Last night’s ensemble featured one harp and one piano but the sonic ballistics I am used to were all there. For one thing the Cultch’s small theatre is small so I was close, intimately so, to the orchestra. Unlike being at a performance at the Orpheum every instrument here was directional in sound. I could immediately discern when each instrument was “on”. In a world that is increasingly becoming used to the enveloping sound of ear buds it was a pleasure to listen to (and watch) music as it should be listened to.
The work, as orchestrated by Bushnell, had the four movements of the original. The smaller ensemble gave me the opportunity to listen to stuff from the Firebird I was not aware was there. There were many moments of delicate intimacy particularly from François Houle’s clarinet.

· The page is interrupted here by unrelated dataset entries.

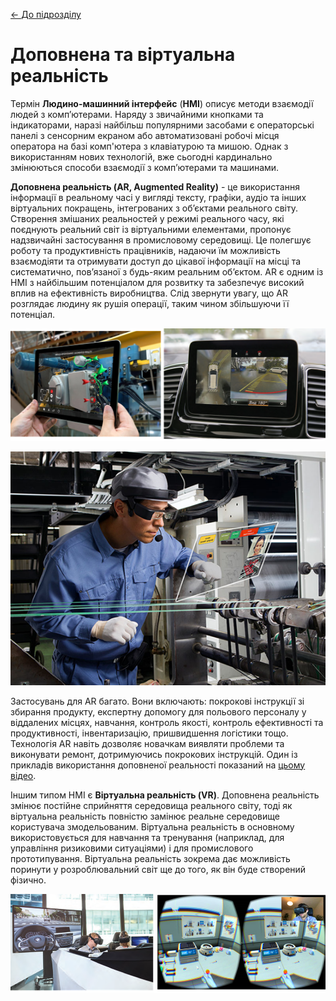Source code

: [<- До підрозділу](README.md)

# Доповнена та віртуальна реальність 

Термін **Людино-машинний інтерфейс** (**HMI**) описує методи взаємодії людей з комп’ютерами. Наряду з звичайними кнопками та індикаторами, наразі найбільш популярними засобами є операторські панелі з сенсорним екраном або автоматизовані робочі місця оператора на базі комп'ютера з клавіатурою та мишою. Однак з використанням нових технологій, вже сьогодні кардинально змінюються способи взаємодії з комп’ютерами та машинами. 

**Доповнена реальність (AR, Augmented Reality)** - це використання інформації в реальному часі у вигляді тексту, графіки, аудіо та інших віртуальних покращень, інтегрованих з об’єктами реального світу. Створення змішаних реальностей у режимі реального часу, які поєднують реальний світ із віртуальними елементами, пропонує надзвичайні застосування в промисловому середовищі. Це полегшує роботу та продуктивність працівників, надаючи їм можливість взаємодіяти та отримувати доступ до цікавої інформації на місці та систематично, пов’язаної з будь-яким реальним об’єктом. AR є одним із HMI з найбільшим потенціалом для розвитку та забезпечує високий вплив на ефективність виробництва. Слід звернути увагу, що AR розглядає людину як рушія операції, таким чином збільшуючи її потенціал. 

![image-20240613144505665](media/image-20240613144505665.png)

![image-20240613144532549](media/image-20240613144532549.png)

Застосувань для AR багато. Вони включають: покрокові інструкції зі збирання продукту, експертну допомогу для польового персоналу у віддалених місцях, навчання, контроль якості, контроль ефективності та продуктивності, інвентаризацію, пришвидшення логістики тощо. Технологія AR навіть дозволяє новачкам виявляти проблеми та виконувати ремонт, дотримуючись покрокових інструкцій. Один із прикладів використання доповненої реальності показаний на [цьому відео](https://youtu.be/ZWsBHISOqjA?si=7my-9D_eUO_CsI4v).

Іншим типом HMI є **Віртуальна реальність (VR)**. Доповнена реальність змінює постійне сприйняття середовища реального світу, тоді як віртуальна реальність повністю замінює реальне середовище користувача змодельованим. Віртуальна реальність в основному використовується для навчання та тренування (наприклад, для управління ризиковими ситуаціями) і для промислового прототипування. Віртуальна реальність зокрема дає можливість поринути у розроблювальний світ ще до того, як він буде створений фізично.   

![image-20240613145300226](media/image-20240613145300226.png)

But I was ready and waiting for the ballistics of the fourth movement. The more I watch and listen to pianist Jane Haynes the more I enjoy her affirmation of the piano as a percussion instrument. She seems to demolish the piano but the piano holds on! On the other hand it is fun to watch percussionist Vern Griffiths who I must describe as a man who moves in complete quiet and grace (not that anybody could possibly hear any noises he would make with his tiptoes). There is an elegance in the way he wields his xylophone mallets (it may have been a marimba as I saw wood).
|François Houle, clarinet
Because it was a dress rehearsal I could look to the side and watch arranger Michael Bushnell’s involvement as he nodded his head and smiled. Bushnell is most watchable as he resembles a cross of the faces of Mark Twain and Kurt Vonnegut!
Bushnell has had a musical history of working together with TPE conductor Owen Underhill and it showed here. Underhill, with that ever present smile of his, enjoyed himself, as I did.
My only disappointment is that my granddaughter was too sick to accompany me. I know she would have enjoyed it.